YEREVAN/BAKU -- Azerbaijan and Armenia have started exchanging prisoners, a move stipulated in the cease-fire agreement between the two neighbors that ended recent fighting over the breakaway Nagorno-Karabakh territory.

Azerbaijani authorities said the sides had agreed to an all-for-all exchange of prisoners, and that a plane with some of the captives landed in Azerbaijan on December 14.

Armenian officials said a Russian plane carrying 44 Armenian captives landed at Yerevan’s Erebuni airport late in the day.

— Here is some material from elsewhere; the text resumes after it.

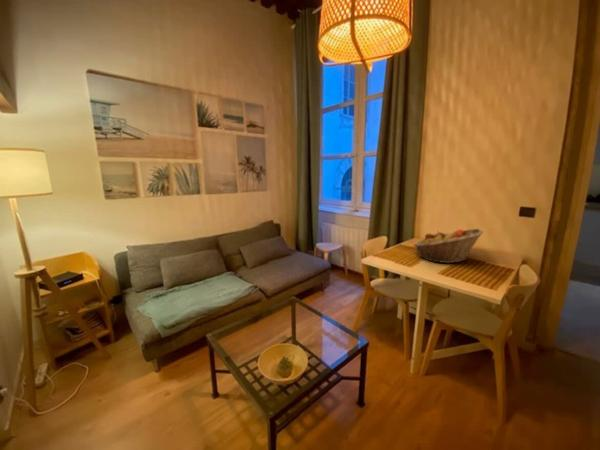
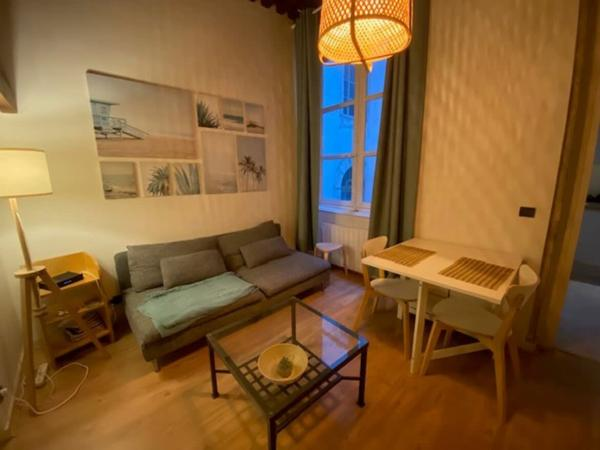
- fruit basket [413,228,484,264]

“At this stage, the Armenian captives whose captivity has been confirmed by Azerbaijan and the Red Cross are being returned. The process of finding and organizing the return of our other compatriots who are missing and have been possibly captured continues,” Deputy Prime Minister Tigran Avinian wrote on his Facebook page.

The Russian Defense Ministry said that 12 prisoners were handed over to Azerbaijan and 44 to Armenia.

The exchange was facilitated by Russian peacekeepers who have been deployed in and around Nagorno-Karabakh under the Moscow-brokered cease-fire deal, which took effect on November 10 after six weeks of fighting.

It was not immediately clear how many more prisoners Azerbaijan and Armenia intended to exchange.

The fighting, in which more than 5,600 people on both sides were killed, saw the worst clashes over the region since the early 1990s.

Under the Russia-brokered truce deal, some parts in and around Nagorno-Karabakh were placed under Azerbaijani administration after almost 30 years of control by ethnic Armenian forces.

In Armenia, the truce agreement sparked outrage and anti-government protests, with thousands regularly taking to the streets to demand the ouster of Prime Minister Nikol Pashinian over his handling of the conflict.

Thousands of people rallied in the Armenian capital on December 14, chanting “Nikol, go away!” and “Armenia without Nikol!”

Pashinian, who swept to power amid nationwide protests in 2018, has said he has no plans to quit, insisting that he signed the deal because he is responsible for ensuring national security and stabilizing the former Soviet republic.

Opposition politicians have called for the establishment of a new, interim government until early elections can be held in the coming months.

Nagorno-Karabakh is internationally recognized as part of Azerbaijan, but the ethnic Armenians who make up most of the region's population reject Azerbaijani rule.

They have been governing their own affairs, with support from Armenia, since Azerbaijan's troops and Azeri civilians were pushed out of the region and the seven adjacent districts in a war that ended in a cease-fire in 1994.